§ **Task requirements**
Scan the records below for the line containing "Sun, X. (2014)." and the line containing "Vardar, B., Guz, N.". Copy both, plus every line between, exactly.

§ **Extracted records**
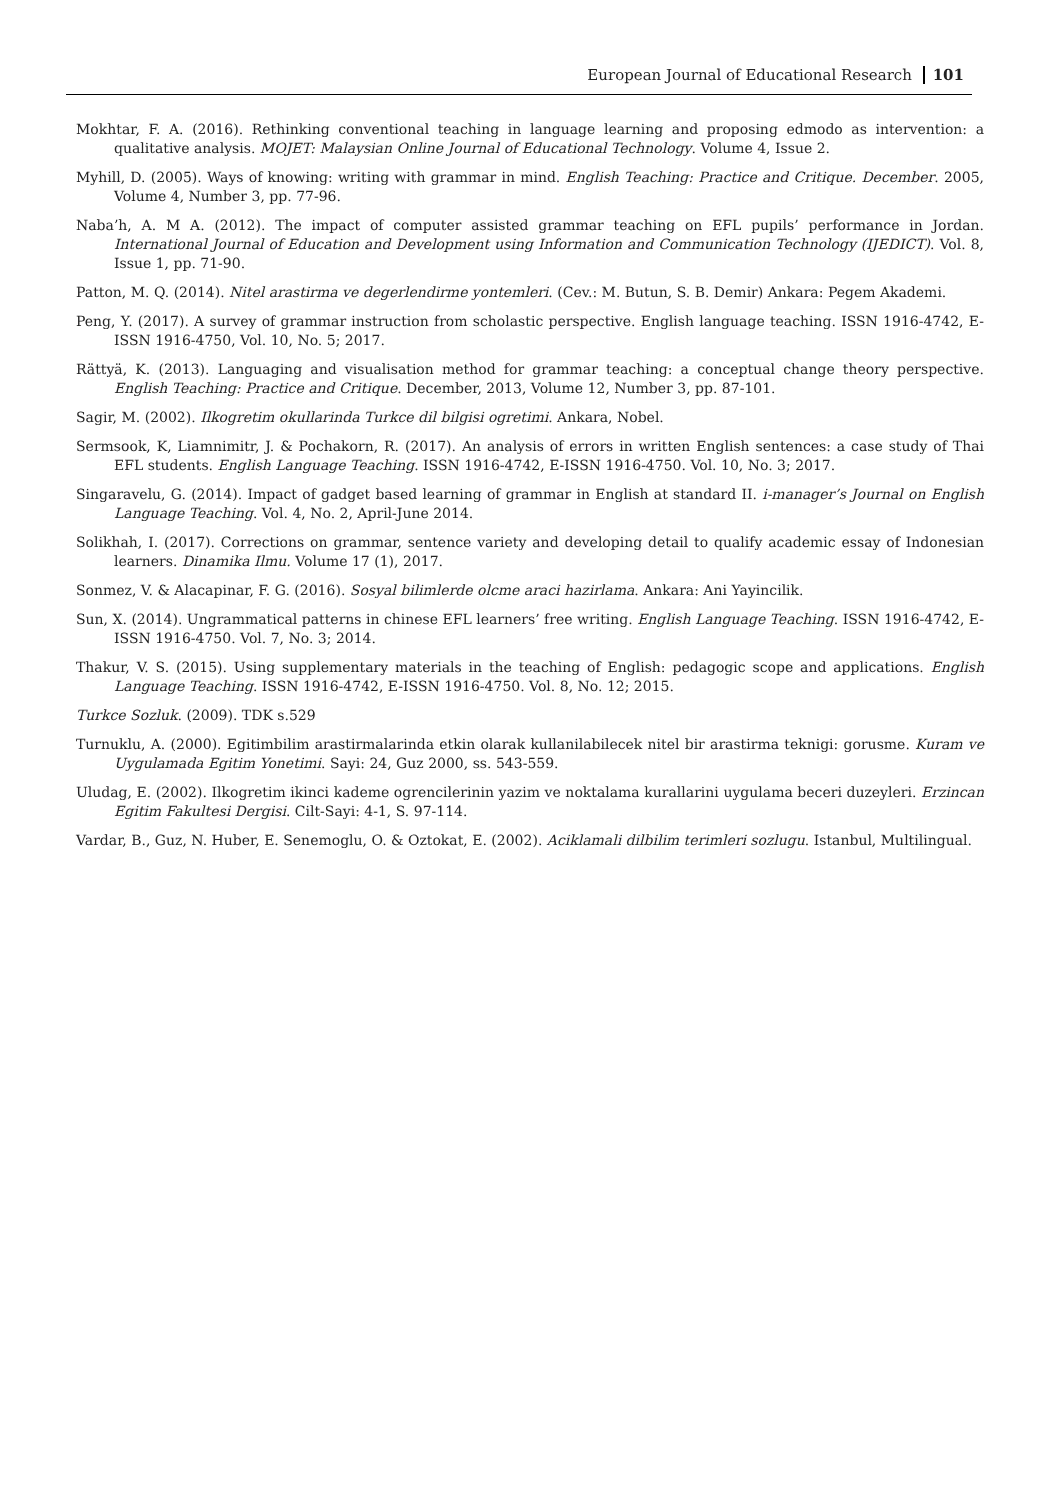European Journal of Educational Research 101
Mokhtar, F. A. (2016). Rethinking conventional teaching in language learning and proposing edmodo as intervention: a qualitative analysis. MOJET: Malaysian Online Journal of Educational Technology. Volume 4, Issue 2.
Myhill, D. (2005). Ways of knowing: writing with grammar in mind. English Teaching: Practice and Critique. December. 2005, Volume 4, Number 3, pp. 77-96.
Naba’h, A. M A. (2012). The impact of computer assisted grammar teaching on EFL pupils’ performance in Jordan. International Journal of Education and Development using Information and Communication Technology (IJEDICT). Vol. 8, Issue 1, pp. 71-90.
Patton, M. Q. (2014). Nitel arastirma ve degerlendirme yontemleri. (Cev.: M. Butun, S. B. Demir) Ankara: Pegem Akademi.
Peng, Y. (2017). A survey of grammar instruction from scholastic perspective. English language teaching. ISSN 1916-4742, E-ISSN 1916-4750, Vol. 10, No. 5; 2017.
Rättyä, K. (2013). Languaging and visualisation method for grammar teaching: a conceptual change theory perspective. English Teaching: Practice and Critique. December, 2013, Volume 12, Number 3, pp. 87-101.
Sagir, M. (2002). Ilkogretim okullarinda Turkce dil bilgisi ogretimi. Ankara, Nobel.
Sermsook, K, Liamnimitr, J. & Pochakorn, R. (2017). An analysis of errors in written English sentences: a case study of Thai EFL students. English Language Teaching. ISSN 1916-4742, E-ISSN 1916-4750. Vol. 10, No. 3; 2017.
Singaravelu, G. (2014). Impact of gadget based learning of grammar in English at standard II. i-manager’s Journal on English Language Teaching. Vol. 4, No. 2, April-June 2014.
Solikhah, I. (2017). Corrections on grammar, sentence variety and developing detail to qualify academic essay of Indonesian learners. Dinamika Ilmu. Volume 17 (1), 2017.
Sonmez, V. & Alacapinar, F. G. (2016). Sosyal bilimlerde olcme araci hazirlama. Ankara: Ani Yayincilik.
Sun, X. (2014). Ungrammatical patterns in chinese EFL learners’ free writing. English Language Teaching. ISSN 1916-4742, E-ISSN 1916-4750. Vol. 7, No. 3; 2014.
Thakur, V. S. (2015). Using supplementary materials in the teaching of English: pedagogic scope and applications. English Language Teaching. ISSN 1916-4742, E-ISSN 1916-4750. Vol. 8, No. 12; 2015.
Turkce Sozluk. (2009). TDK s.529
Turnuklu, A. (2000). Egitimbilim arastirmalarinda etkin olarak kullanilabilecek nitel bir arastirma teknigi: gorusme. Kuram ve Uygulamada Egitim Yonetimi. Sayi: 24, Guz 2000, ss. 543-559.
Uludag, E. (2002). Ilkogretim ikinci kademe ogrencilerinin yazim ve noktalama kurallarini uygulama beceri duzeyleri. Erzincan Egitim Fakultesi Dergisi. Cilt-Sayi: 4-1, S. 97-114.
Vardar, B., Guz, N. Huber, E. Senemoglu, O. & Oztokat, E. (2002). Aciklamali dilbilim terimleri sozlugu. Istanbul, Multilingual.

--

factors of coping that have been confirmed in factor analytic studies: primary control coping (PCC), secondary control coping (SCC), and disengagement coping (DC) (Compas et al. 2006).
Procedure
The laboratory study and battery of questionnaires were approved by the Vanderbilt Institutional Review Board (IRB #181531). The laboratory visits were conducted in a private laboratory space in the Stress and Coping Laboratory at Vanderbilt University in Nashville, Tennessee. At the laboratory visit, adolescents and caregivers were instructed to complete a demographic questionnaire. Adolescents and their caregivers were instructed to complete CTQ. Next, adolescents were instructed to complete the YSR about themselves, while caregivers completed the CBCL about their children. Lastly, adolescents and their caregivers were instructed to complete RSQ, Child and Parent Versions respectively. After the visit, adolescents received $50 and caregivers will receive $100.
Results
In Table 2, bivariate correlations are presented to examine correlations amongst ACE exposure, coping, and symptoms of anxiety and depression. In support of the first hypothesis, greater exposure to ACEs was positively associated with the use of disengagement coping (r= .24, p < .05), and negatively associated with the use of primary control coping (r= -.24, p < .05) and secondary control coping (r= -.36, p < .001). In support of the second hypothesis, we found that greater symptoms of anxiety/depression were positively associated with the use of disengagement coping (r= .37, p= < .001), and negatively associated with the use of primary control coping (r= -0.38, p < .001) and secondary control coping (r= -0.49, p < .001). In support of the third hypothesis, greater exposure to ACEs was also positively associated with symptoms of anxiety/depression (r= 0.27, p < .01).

--

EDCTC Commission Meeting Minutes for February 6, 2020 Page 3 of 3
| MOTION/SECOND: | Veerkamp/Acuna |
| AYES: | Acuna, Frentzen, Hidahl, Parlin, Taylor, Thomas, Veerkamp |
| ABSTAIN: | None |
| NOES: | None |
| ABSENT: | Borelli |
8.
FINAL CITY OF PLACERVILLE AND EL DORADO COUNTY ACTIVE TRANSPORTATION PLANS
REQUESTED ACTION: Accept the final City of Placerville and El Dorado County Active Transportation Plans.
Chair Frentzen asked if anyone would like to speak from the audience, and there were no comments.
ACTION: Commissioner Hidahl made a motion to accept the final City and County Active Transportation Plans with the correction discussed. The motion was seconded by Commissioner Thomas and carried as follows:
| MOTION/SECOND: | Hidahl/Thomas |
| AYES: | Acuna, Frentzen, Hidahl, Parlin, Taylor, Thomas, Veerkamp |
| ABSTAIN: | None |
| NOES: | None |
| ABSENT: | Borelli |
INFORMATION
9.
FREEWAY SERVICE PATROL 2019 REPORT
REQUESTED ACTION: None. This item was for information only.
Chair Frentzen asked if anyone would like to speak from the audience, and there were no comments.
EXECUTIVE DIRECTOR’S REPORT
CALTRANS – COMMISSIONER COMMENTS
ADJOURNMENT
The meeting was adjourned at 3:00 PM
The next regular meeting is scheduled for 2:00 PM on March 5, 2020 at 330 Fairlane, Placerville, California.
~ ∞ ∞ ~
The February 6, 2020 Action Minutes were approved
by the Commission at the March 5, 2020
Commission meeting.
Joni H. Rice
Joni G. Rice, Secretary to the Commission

§ **Result**
Sun, X. (2014). Ungrammatical patterns in chinese EFL learners’ free writing. English Language Teaching. ISSN 1916-4742, E-ISSN 1916-4750. Vol. 7, No. 3; 2014.
Thakur, V. S. (2015). Using supplementary materials in the teaching of English: pedagogic scope and applications. English Language Teaching. ISSN 1916-4742, E-ISSN 1916-4750. Vol. 8, No. 12; 2015.
Turkce Sozluk. (2009). TDK s.529
Turnuklu, A. (2000). Egitimbilim arastirmalarinda etkin olarak kullanilabilecek nitel bir arastirma teknigi: gorusme. Kuram ve Uygulamada Egitim Yonetimi. Sayi: 24, Guz 2000, ss. 543-559.
Uludag, E. (2002). Ilkogretim ikinci kademe ogrencilerinin yazim ve noktalama kurallarini uygulama beceri duzeyleri. Erzincan Egitim Fakultesi Dergisi. Cilt-Sayi: 4-1, S. 97-114.
Vardar, B., Guz, N. Huber, E. Senemoglu, O. & Oztokat, E. (2002). Aciklamali dilbilim terimleri sozlugu. Istanbul, Multilingual.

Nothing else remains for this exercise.